You — Not Your Competitors — Define Your Destiny

21 thoughts on “You — Not Your Competitors — Define Your Destiny”

  1. Or, put another way, how many photo sharing apps, find you friends at the bar geo apps, and me to YASNs (yet another social network, which however, are starting be sorted by the big giant head, FB), and yet with consumer hardware, there has to be some following on to fill the market.

    I think even apple has not realized the full maturity, not all of the peculiar use cases of the tablet. They all, Apple included, seems to be emulating standard computer use modalities, which is fine, but I think we are in for a long term renaissance. And I am not taking all verticals, either.

    1. Alan

      As always you do have a way of cutting through it all and hitting the bone hard. Keep leaving this comments for us to share. I am sure that there is a lot of people who would agree with you including myself.

      One thing I would disagree with you is that Apple doesn’t know that it needs to encourage different behavior. As a owner of the platform, they should count on the app developers to develop post computer use behaviors on their platform.

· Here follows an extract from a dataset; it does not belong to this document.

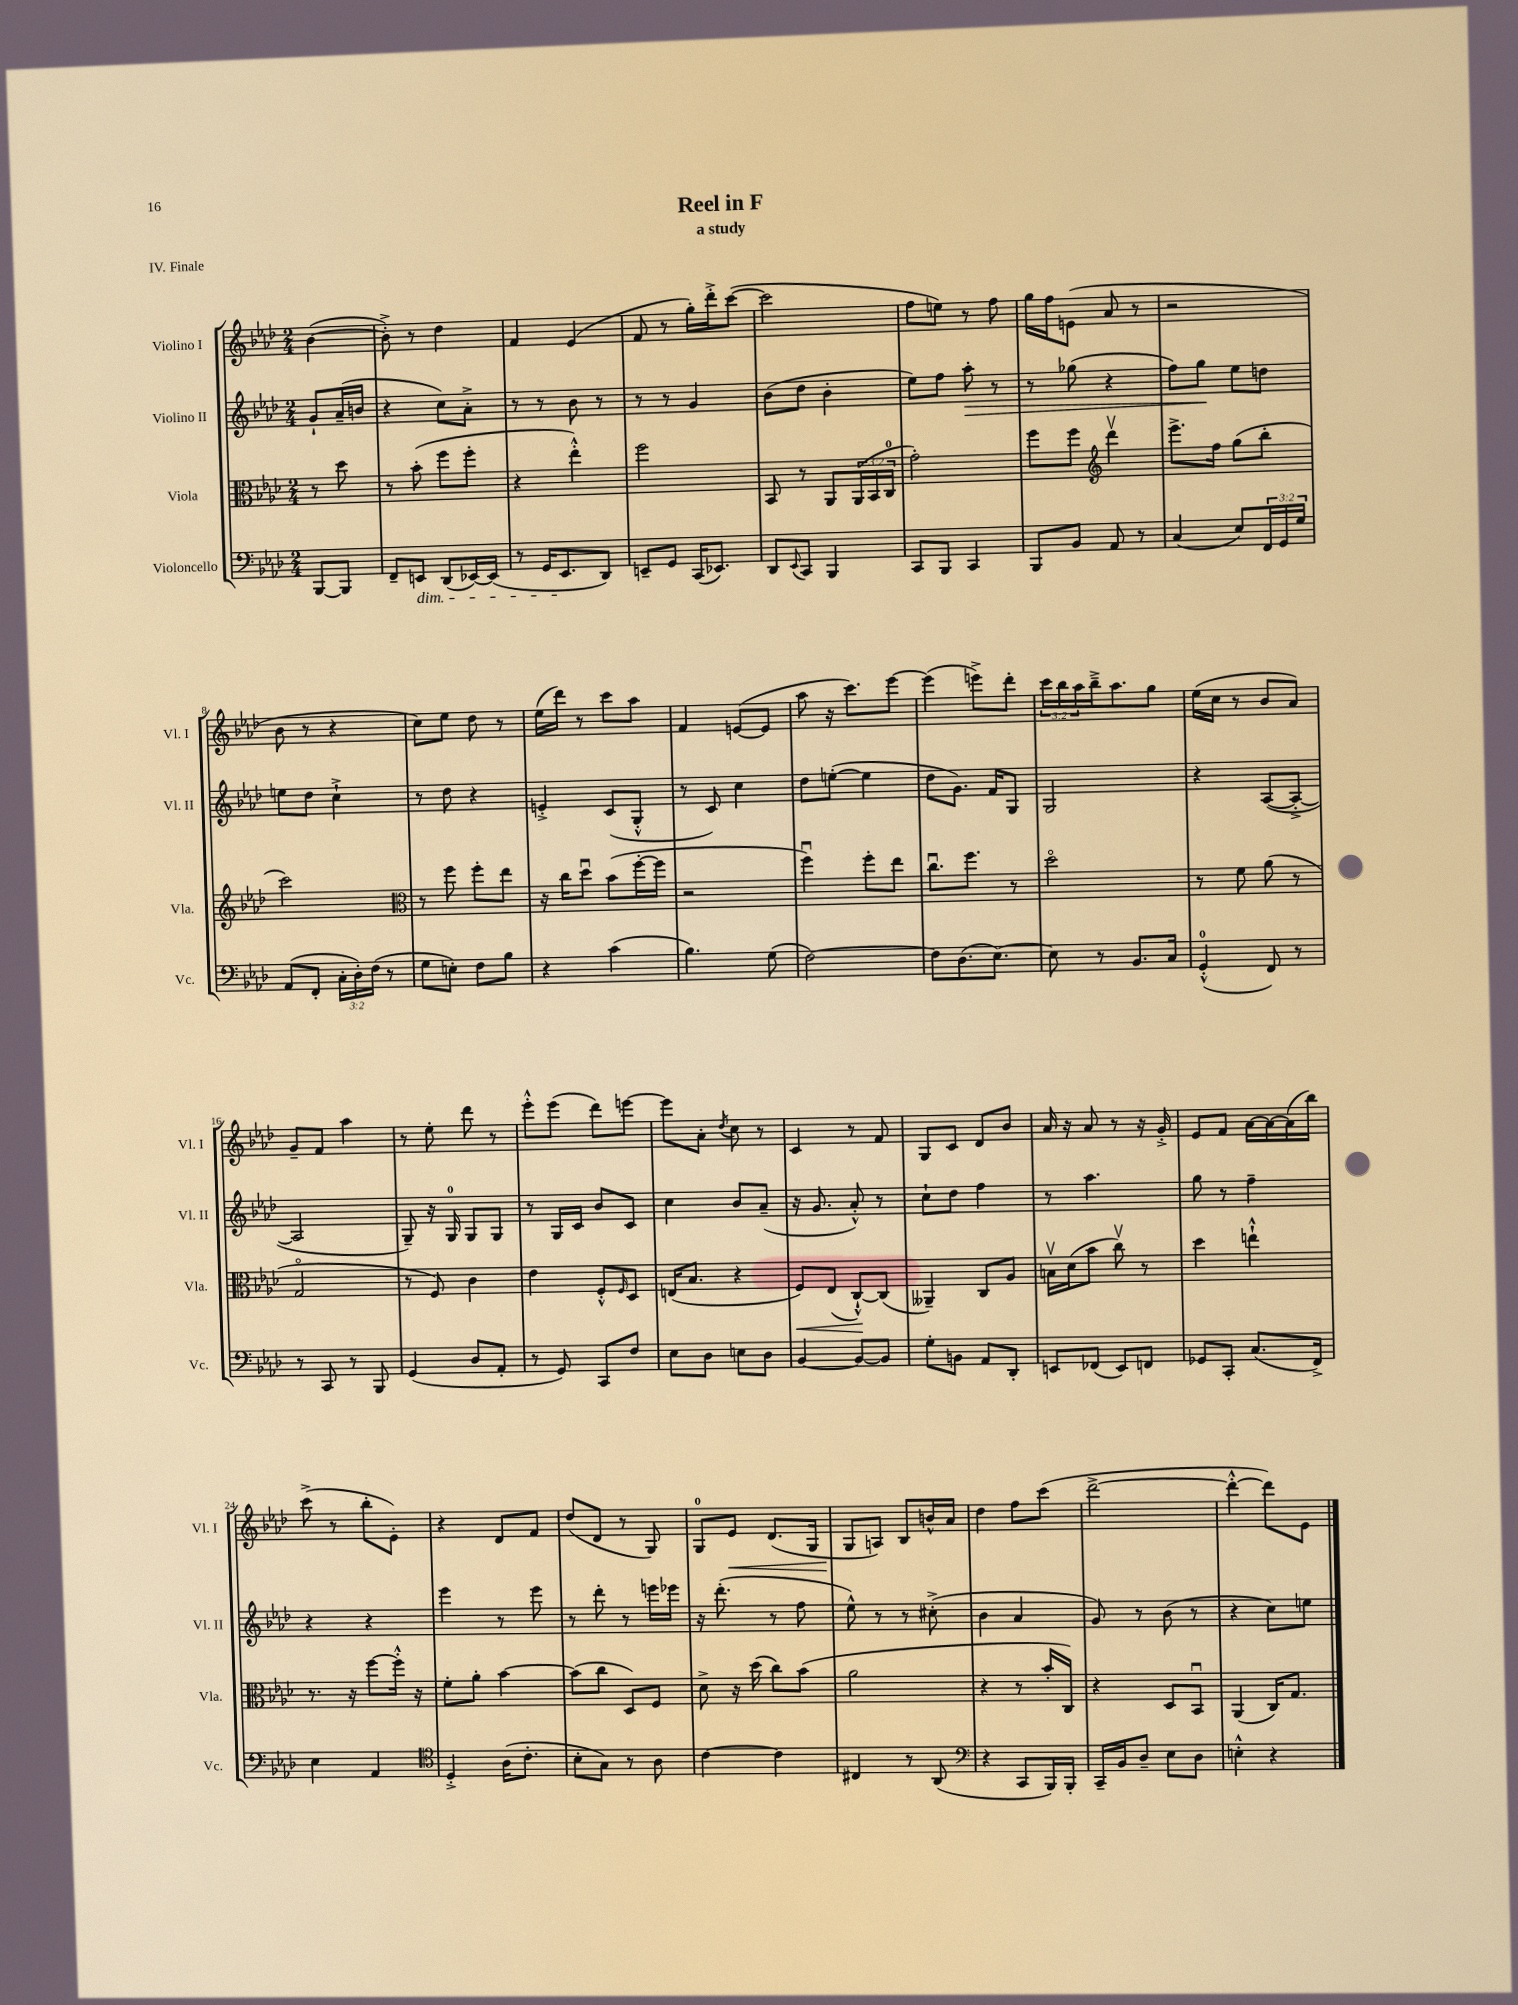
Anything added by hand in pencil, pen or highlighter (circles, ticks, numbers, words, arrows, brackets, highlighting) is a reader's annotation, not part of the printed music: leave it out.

  2. Great piece Om! I absolutely agree on this. From my personal experience of running our cloud backup services, I can say that we did stay away from the unlimited storage in online backup, and it was proved right after nearly 5 years by Mozy that it is impossible to make money with unlimited and changed their course just recently.
    You may or may not become the largest or the biggest, but you will have loyal followers, and you will derive great satisfaction at doing things your way rather than follow competition.

    Raghu Kulkarni, IDrive.com

  3. In India, we say, “When Elephant walks, Dogs bark”. Apple is an Elephant, so is/was Nokia.

    Nokia never bothered about America, Apple, Android & kept doing its own thing. It is still a world leader by a huge margin, as we speak. It would have remained so for years, being #1 in Europe/Middle-East/Africa/Asia and most importantly emerging markets. So what made them buckle, I believe the noise unsettled them. What happens to Nokia will be an interesting case study.

    Likewise, it would be interesting to see, where Apple’s finds itself 3 years after Steve’s departure. They might give in to the competition, like they just did today, by re-approving readability app.

    So, while I agree, one must do his own thing but there is no guarantee that this will bring you success. One has to understand the market dynamics and evolve accordingly. My 2 cents.

    1. I agree with Vijay here. Steve Jobs leadership has been critical to Apple’s success. I think to be successful in a open market you need to ensure both reactive and proactive strategies are adopted. The strategic decisions are totally different in one company to another. But, it is how you put in motion those strategies will ultimately define success or failure.

    2. Om,

      I could not agree more strongly with your message. I lived my 25 years as an entrepreneur with that same strategy, and found it consistently led to success. For me the primary emphasis was on listening to our customers, and secondarily focusing on creating a great environment for our employees.

      Focusing on competitors leads to products that are one step behind the market, not to market changing new ideas. It can also strike fear into an entrepreneur’s heart, and paralyze them.

      – David

  4. On what happens to our lives, it is our own doing. We are responsible to what might be the outcome of our single step. Thus to be successful, it truly depends on you. No one’s to be blame but yourself. No matter how other people make your life miserable, if you let them, they’d be successful and you’d be the loser. Sometimes you need to be strong enough to withstand pain, surpass trials and when you fall down, stand up and never surrender. Raise your head up high, pray and you’d be successful in due time.

  5. I wonder if Apple would be the same original company without Steve Jobs. It’s interesting how one person can give a new direction to a whole organization, and it’s interesting that these people are rather few and far between. Yet it’s true, they give the true value, the rest are imitating. Not to be mistaken though, there’s a lot of money in imitating :))

    1. Aloys

      I do believe that they would fine in the short term without Steve, however things are going to be different if he (and some of the other senior managers) leave the company. I think it is unavoidable because these senior managers provide directional cues for rest of the outfit. I do believe that have a deep bench. a very deep bench indeed.

  6. The article is very resourceful. Its recent trend that individual/companies are driven by what competitors is doing/will do !!

    One should believe in his/her self.. I would print/bookmark this article for reference. thanks for wonderful article.

  7. Good points OM.

    The way I think about it is: If your leading – which should be your goal as a startup – your competitors need to worry about you, not you about them….Conversely, if you find yourself worrying about your competitors, you’re likely no longer leading

  8. Thanks for writing this, Om.  I think as we see the money flow back (and recycle) into & across the Valley we are going to be at a tremendous crossroads…again. There is an opportunity to pull forward the future and make our unique insights/capabilities real, rather than take the more predictable & disappointing route you highlight.

    In my mind, companies are very much like people. Your grandfather’s advice is wise, but will only work for people self-actualized enough to know deeply their unique gifts and brave enough to stray from the herd. Too many companies lack leadership with this level of insight & courage. I applaud your challenge for all of us to aspire to something greater . . . and less predictable–we might be delighted by the outcome.